> Tarefa proposta:
Por favor, resuma em duas frases o texto sobre Carlos Lacerda.

> Trecho exibido:

-------------------------

Carlos Lacerda (1914-1977) foi um dos políticos brasileiros mais importantes de meados do século XX. Consagrado no jornalismo como repórter e colunista do Correio da Manhã e diretor-presidente da Tribuna da Imprensa, eleito vereador, deputado federal e governador pela União Democrática Nacional (UDN), Carlos Lacerda se tornou líder da oposição no Rio de Janeiro entre as décadas de 1950 e 1960, ocupando papel central em diversas crises políticas.
Porém, a produção acadêmica deu pouca atenção às suas ideias até o momento, tributária de uma memória política que ora realça o golpismo professado pelo tribuno, ora a sua competência administrativa, sem buscar compreender a complexidade da sua ideologia.
O objetivo desta pesquisa será investigar o pensamento político de Carlos Lacerda, considerando as especificidades da forma pela qual o personagem concebia o político e a organização do poder na sociedade brasileira.
A hipótese central da pesquisa é a de que o pensamento político lacerdiano foi caracterizado, no contexto de uma trajetória complexa, principalmente, pela defesa do autoritarismo instrumental e do elitismo liberal como vias de instauração da democracia no Brasil, coexistindo com propostas reformistas elaboradas a partir de 1945.

-------------------------

> Registros:
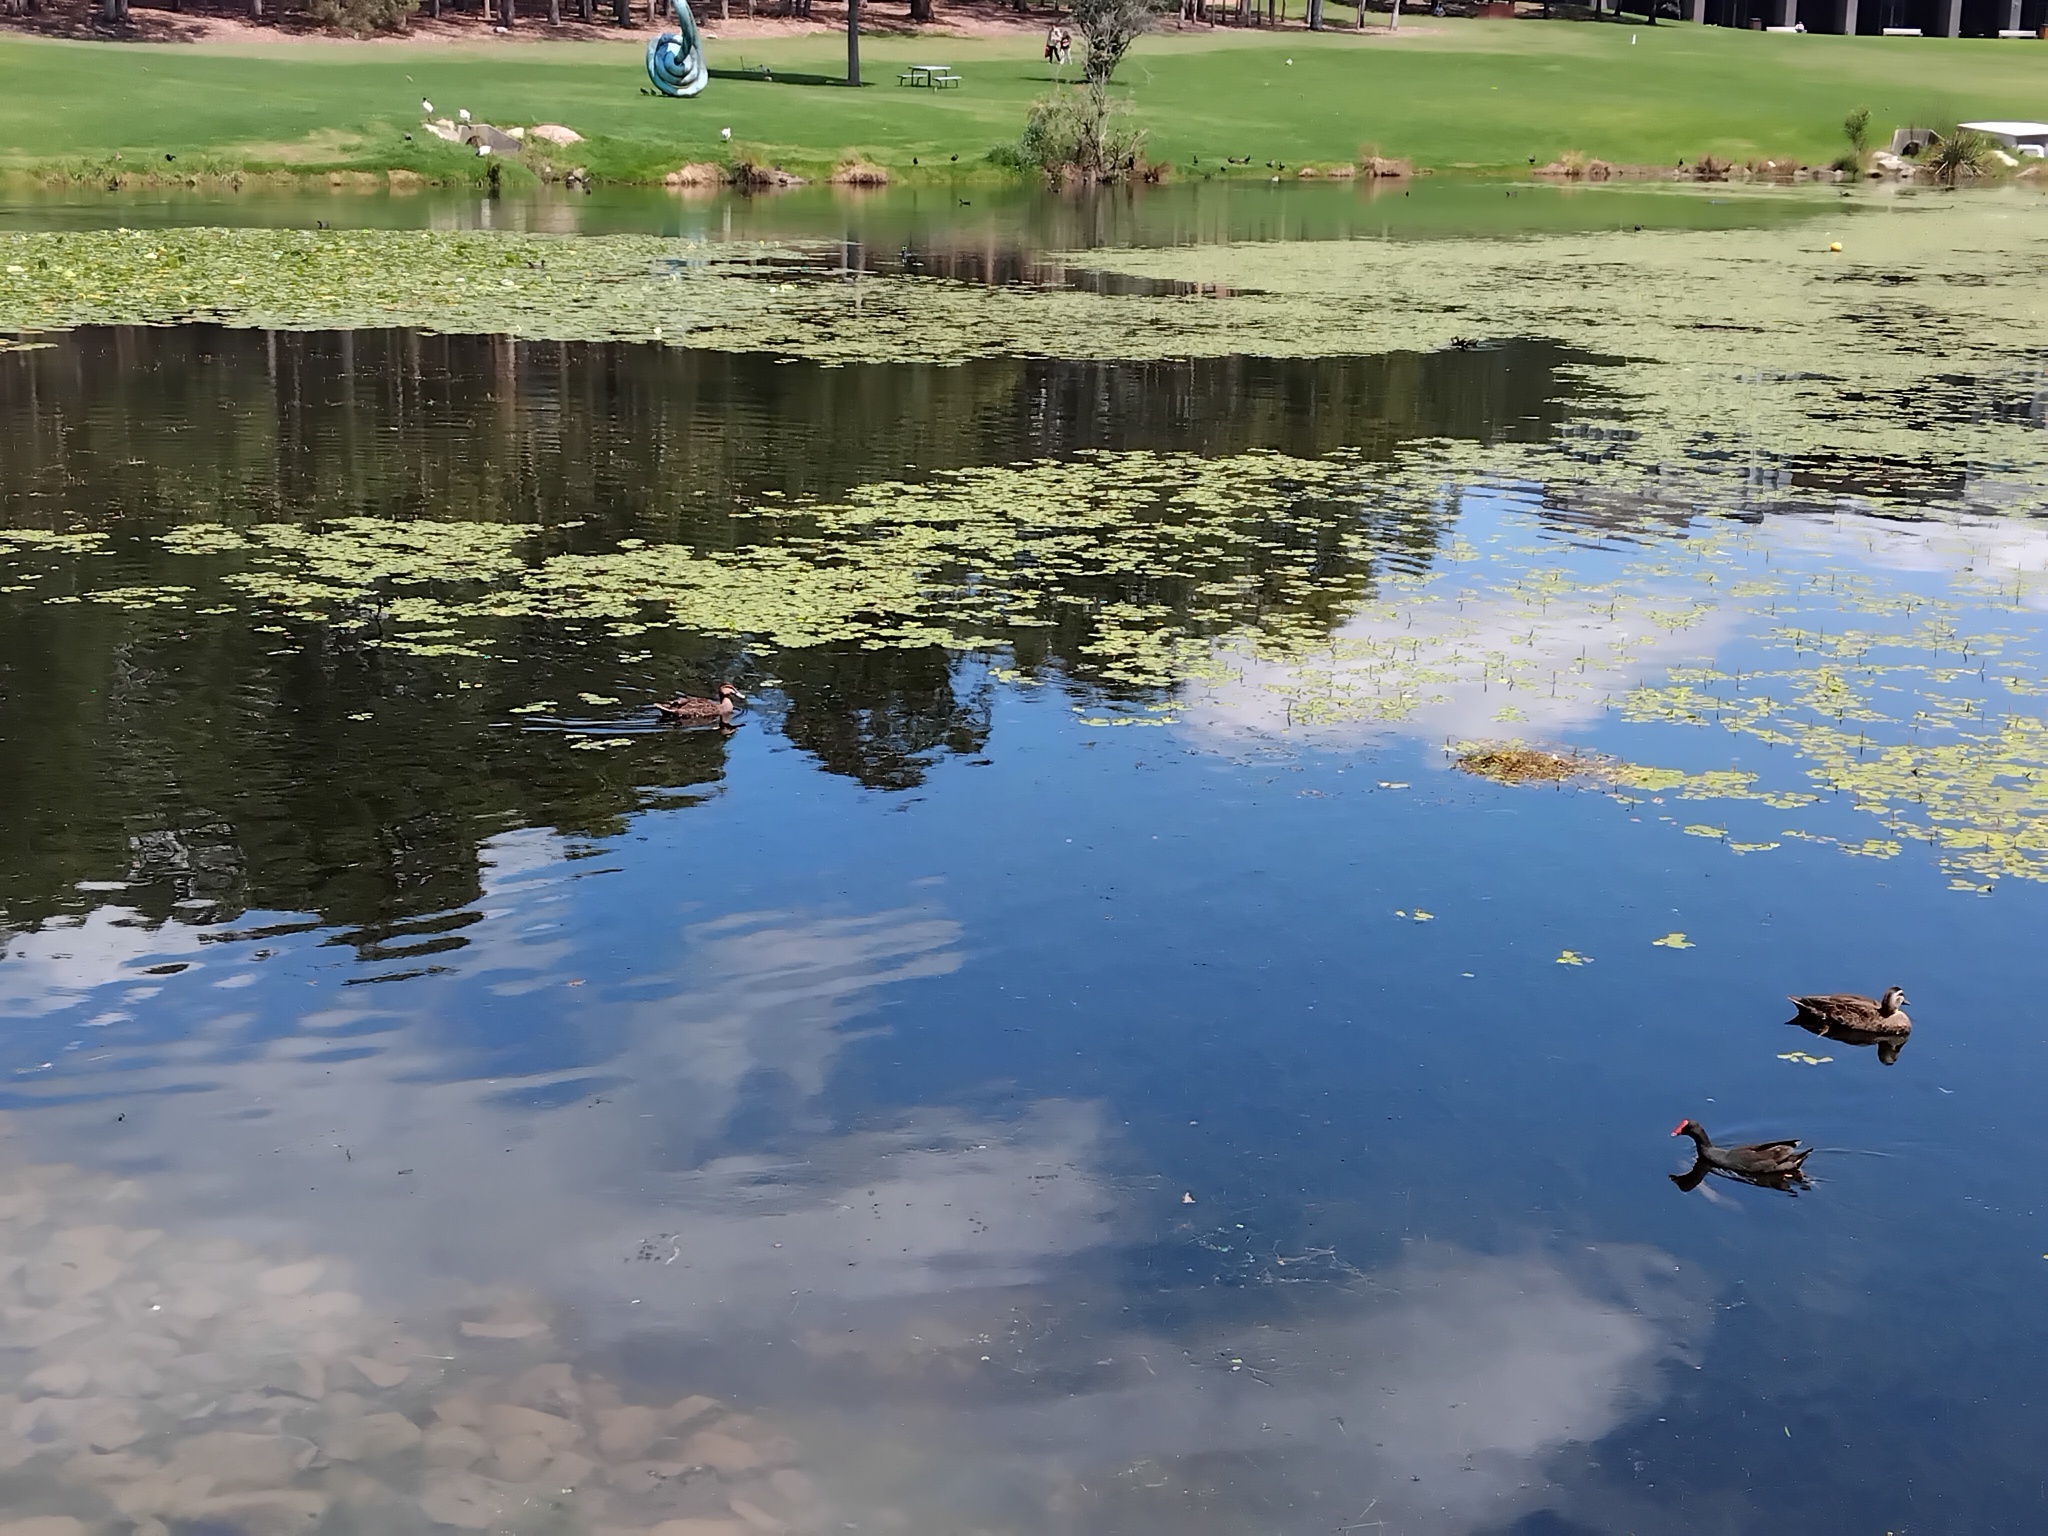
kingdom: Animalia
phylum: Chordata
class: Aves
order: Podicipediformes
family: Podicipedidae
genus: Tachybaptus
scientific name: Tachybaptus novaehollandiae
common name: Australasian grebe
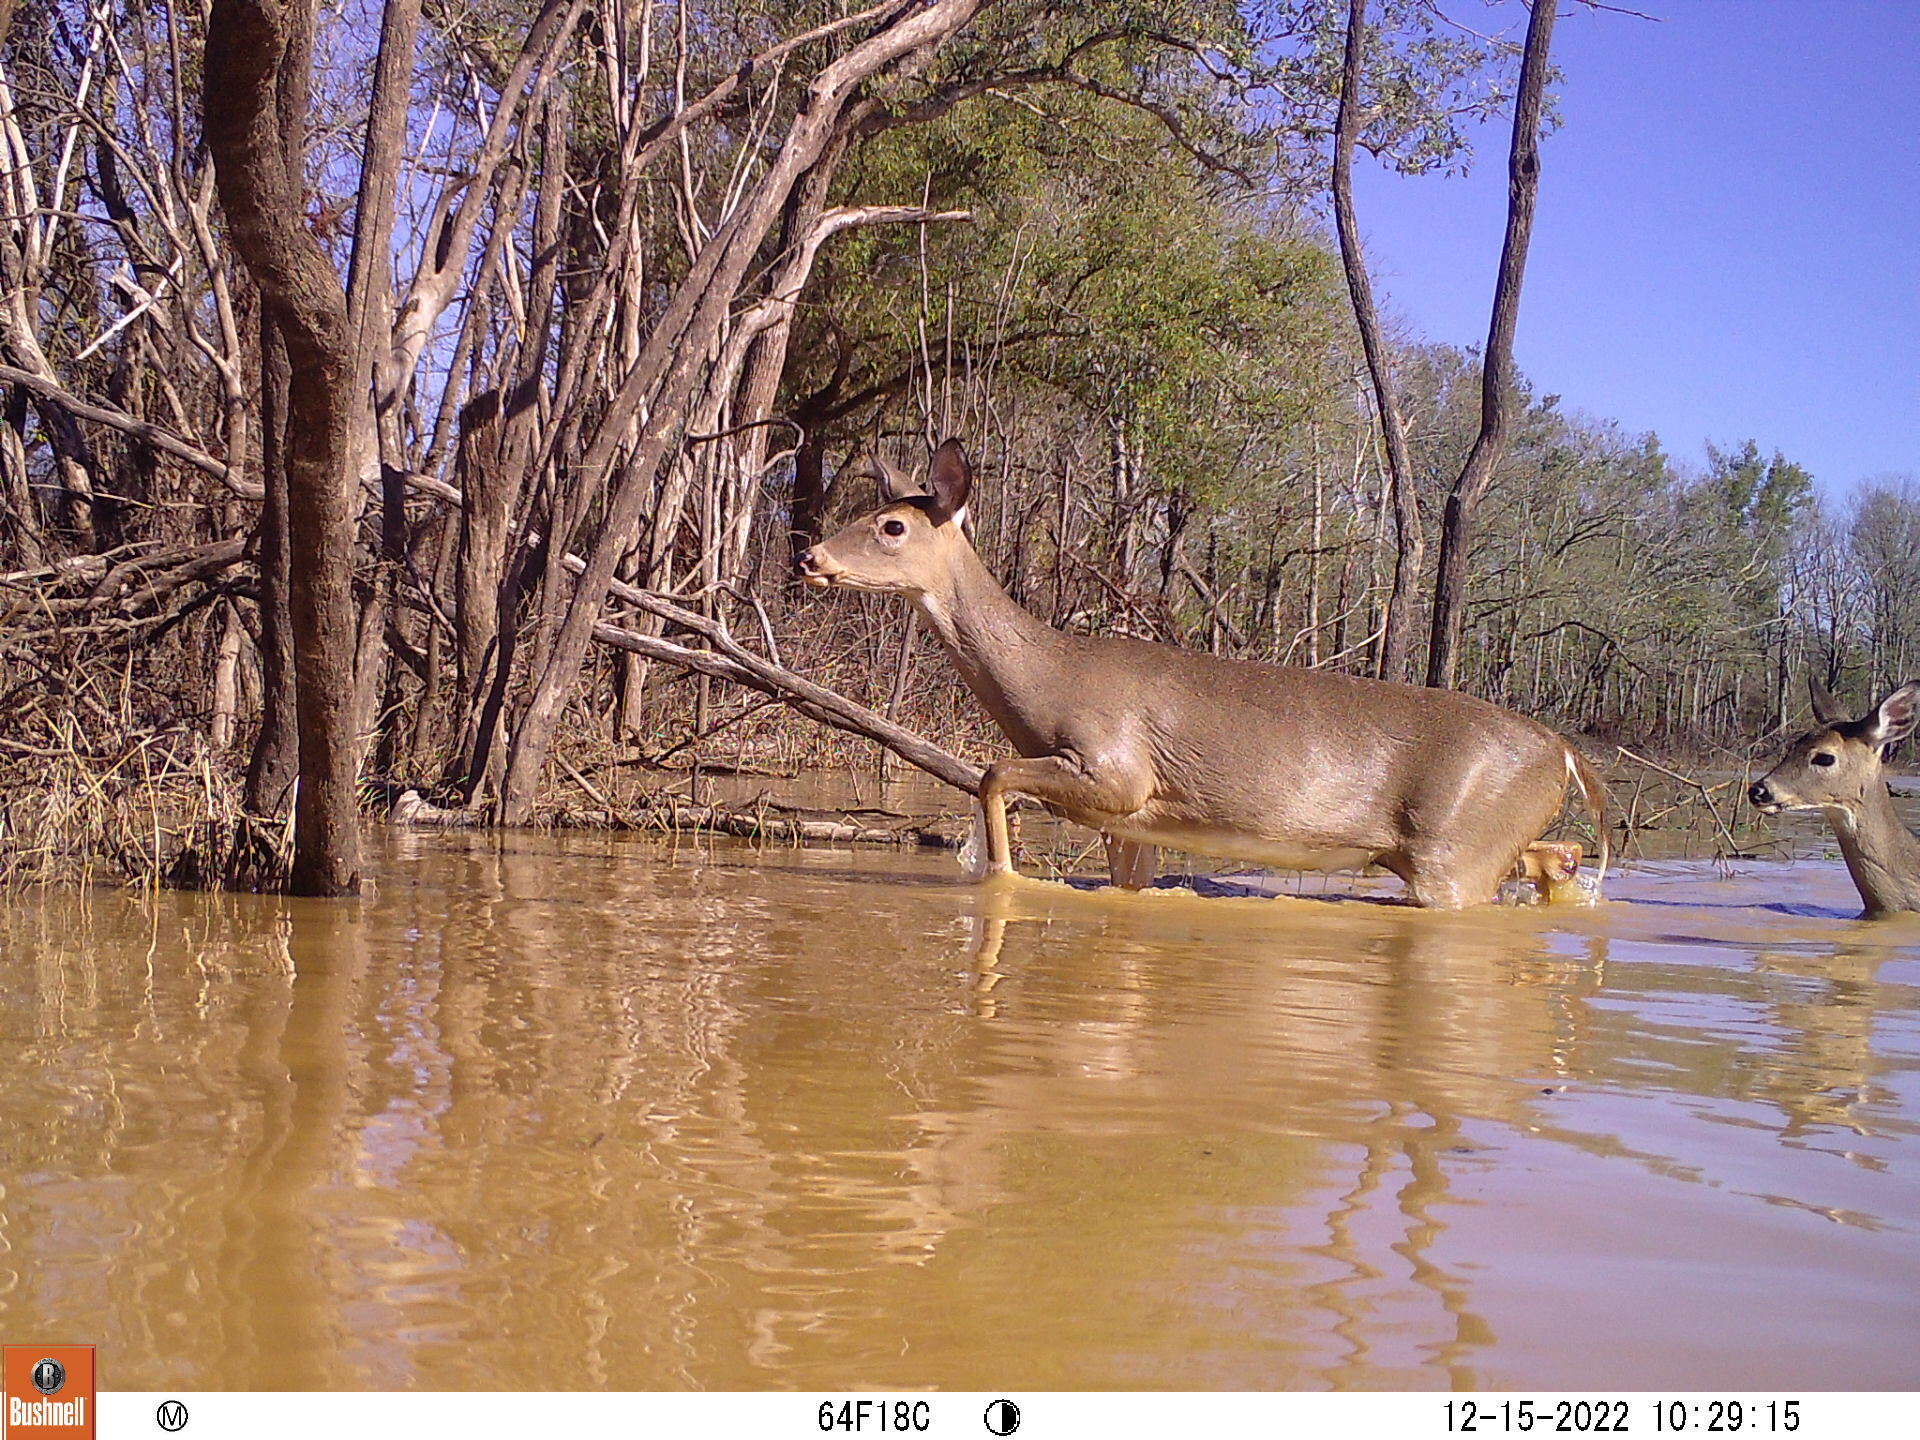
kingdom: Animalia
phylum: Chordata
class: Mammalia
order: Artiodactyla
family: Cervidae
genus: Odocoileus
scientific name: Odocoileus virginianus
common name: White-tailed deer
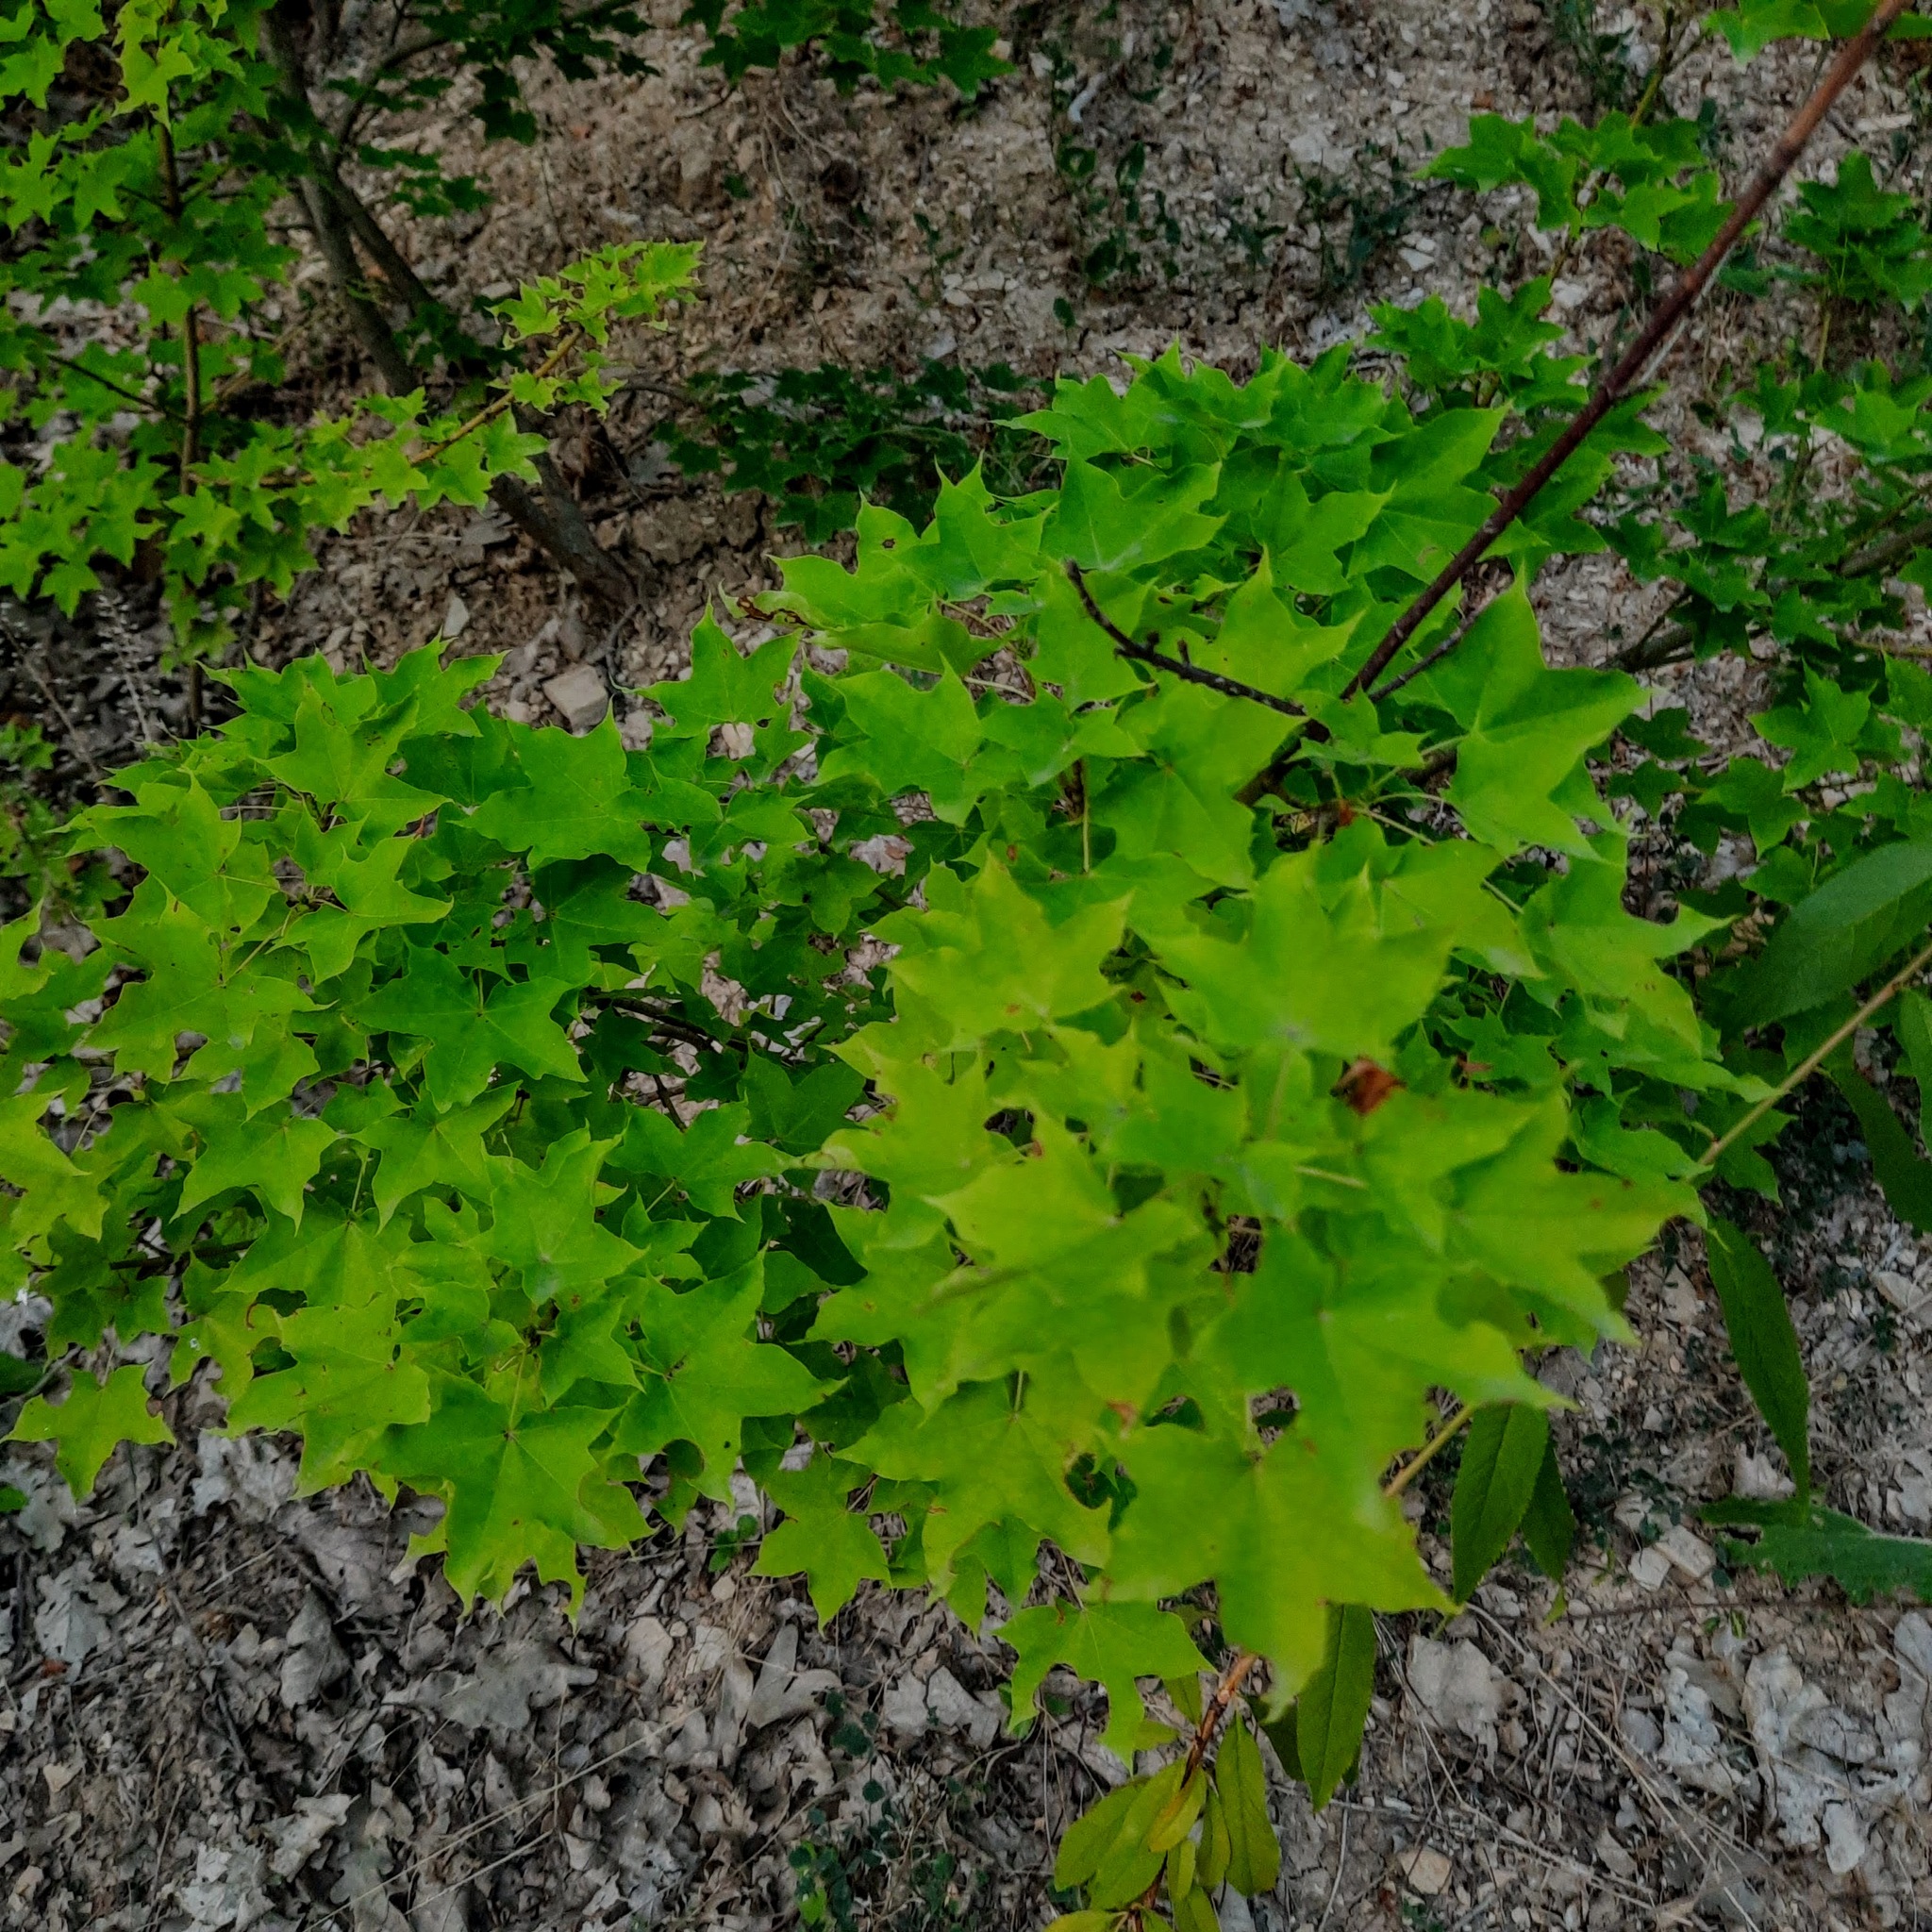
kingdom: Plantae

-------------------------

> Resultado da tarefa:
Carlos Lacerda (1914-1977), jornalista do Correio da Manhã e da Tribuna da Imprensa eleito pela UDN como vereador, deputado federal e governador, liderou a oposição no Rio de Janeiro nas décadas de 1950 e 1960, mas a produção acadêmica deu pouca atenção às suas ideias. A pesquisa pretende investigar seu pensamento político, partindo da hipótese de que ele defendeu o autoritarismo instrumental e o elitismo liberal como vias de instauração da democracia no Brasil, ao lado de propostas reformistas elaboradas a partir de 1945.